Two aspects of the interview where I felt he could've fared better were:
(1) On discussing the question of outsourcing, he drew a distinction between "outsourcing of jobs" and "outsourcing of work", and claimed that what is happening is the latter, not the former. He went on to argue that India, in fact, outsources significantly to the U.S. in the areas of design, technology, etc. Absolutely true. He also pointed out to the significant investment opportunity in India that arises from infrastructure building. He seemed to imply (without ever saying so) that the task of converting profits from investments and selling of design and technology into jobs and well-being for the American masses is something that American businesses and Government need to figure out how best to address. That is a rather tricky problem, and personally, I don't think "trickle down" isn't going to cut it.
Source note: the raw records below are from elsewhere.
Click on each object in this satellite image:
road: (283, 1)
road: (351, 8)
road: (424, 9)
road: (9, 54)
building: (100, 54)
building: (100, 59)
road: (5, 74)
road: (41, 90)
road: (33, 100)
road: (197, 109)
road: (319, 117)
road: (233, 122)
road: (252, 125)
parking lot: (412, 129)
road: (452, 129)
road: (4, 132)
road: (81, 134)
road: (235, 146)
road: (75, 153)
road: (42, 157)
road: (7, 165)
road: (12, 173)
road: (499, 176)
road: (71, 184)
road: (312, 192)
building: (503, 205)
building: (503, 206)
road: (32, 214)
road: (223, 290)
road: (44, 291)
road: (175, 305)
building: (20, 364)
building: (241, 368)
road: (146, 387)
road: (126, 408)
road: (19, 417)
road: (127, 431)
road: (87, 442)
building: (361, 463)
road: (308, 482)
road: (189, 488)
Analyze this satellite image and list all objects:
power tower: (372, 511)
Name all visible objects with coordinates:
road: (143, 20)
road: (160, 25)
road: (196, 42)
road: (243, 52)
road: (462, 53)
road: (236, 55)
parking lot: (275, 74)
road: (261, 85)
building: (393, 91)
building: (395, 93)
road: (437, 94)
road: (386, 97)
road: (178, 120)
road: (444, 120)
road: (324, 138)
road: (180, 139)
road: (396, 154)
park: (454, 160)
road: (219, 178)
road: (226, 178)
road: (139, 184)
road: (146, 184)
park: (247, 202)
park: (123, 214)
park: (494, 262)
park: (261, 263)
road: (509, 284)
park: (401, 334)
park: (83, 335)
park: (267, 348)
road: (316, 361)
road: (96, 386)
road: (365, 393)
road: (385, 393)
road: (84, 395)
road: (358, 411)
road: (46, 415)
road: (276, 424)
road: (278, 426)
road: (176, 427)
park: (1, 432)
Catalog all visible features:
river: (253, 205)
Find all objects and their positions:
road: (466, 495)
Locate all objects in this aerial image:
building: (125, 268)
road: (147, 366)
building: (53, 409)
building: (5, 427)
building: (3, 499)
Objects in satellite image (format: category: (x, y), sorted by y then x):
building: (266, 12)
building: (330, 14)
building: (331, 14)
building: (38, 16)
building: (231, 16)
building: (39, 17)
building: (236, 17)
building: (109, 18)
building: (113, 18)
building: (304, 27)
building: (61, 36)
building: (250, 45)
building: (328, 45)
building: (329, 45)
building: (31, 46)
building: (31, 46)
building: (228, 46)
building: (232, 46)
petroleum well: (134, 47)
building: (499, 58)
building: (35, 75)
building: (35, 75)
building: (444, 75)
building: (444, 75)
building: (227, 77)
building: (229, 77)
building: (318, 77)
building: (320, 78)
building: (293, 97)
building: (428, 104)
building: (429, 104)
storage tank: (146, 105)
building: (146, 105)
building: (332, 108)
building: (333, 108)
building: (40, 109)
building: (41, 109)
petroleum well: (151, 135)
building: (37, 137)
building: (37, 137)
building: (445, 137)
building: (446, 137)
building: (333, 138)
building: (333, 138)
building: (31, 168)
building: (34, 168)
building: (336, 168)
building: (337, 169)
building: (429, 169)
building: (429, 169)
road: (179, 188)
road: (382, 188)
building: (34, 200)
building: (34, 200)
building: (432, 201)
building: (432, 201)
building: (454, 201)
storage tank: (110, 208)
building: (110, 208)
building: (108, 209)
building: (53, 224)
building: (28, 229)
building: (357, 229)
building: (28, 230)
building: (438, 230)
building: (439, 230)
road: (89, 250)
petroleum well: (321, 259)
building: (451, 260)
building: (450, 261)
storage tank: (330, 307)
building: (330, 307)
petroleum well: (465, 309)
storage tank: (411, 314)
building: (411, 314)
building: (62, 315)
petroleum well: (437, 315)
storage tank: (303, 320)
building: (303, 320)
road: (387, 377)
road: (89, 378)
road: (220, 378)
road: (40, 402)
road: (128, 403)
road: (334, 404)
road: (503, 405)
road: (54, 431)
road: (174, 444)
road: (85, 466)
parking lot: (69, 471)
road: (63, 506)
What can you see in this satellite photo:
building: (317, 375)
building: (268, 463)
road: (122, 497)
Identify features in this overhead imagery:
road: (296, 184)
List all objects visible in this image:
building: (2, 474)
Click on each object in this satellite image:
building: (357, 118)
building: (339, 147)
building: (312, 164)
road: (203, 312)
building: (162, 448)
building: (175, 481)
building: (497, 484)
(2) To me, it seemed like he underplayed the importance of Gandhian economics (a very tight, but essentially very "local", network of farming and trading communities across the geo-social landscape of India) in keeping the country fairly stable through rather difficult global economic climate. While the U.S., Europe, and the richer Asian countries struggled massively during the economic downturn of 2001 (well before the September 11 attacks), India's economic base was solid, and this was not just because of any delays in ripple effect. In terms of going forward, I am concerned about his vision to translate massive investments, especially foreign direct investments, into the elimination of poverty -- he didn't seem to offer any clue about how that might happen (again, I am inferring that he is relying upon "trickle down"). That worries me. Trickle down has not proven to be a successful strategy in wealth distribution in a very large scale (where the number of "leaf nodes" is in the order of a billion).
The following excerpt from an earlier interview of Chidambaram by NPR (Feb 2001) is a good starting point to addressing this concern.
To the vast majority of Indians who are poor, and clearly to the 30 percent who are below the poverty line, globalization means nothing so far. In fact, they want to be integrated with the Indian economy. They're outside the production processes here because they have no skills, they've no capital, they've no jobs, they've no property. They really have to be integrated with the Indian economy first. They have to be brought into the Indian production stream. To them globalization means nothing.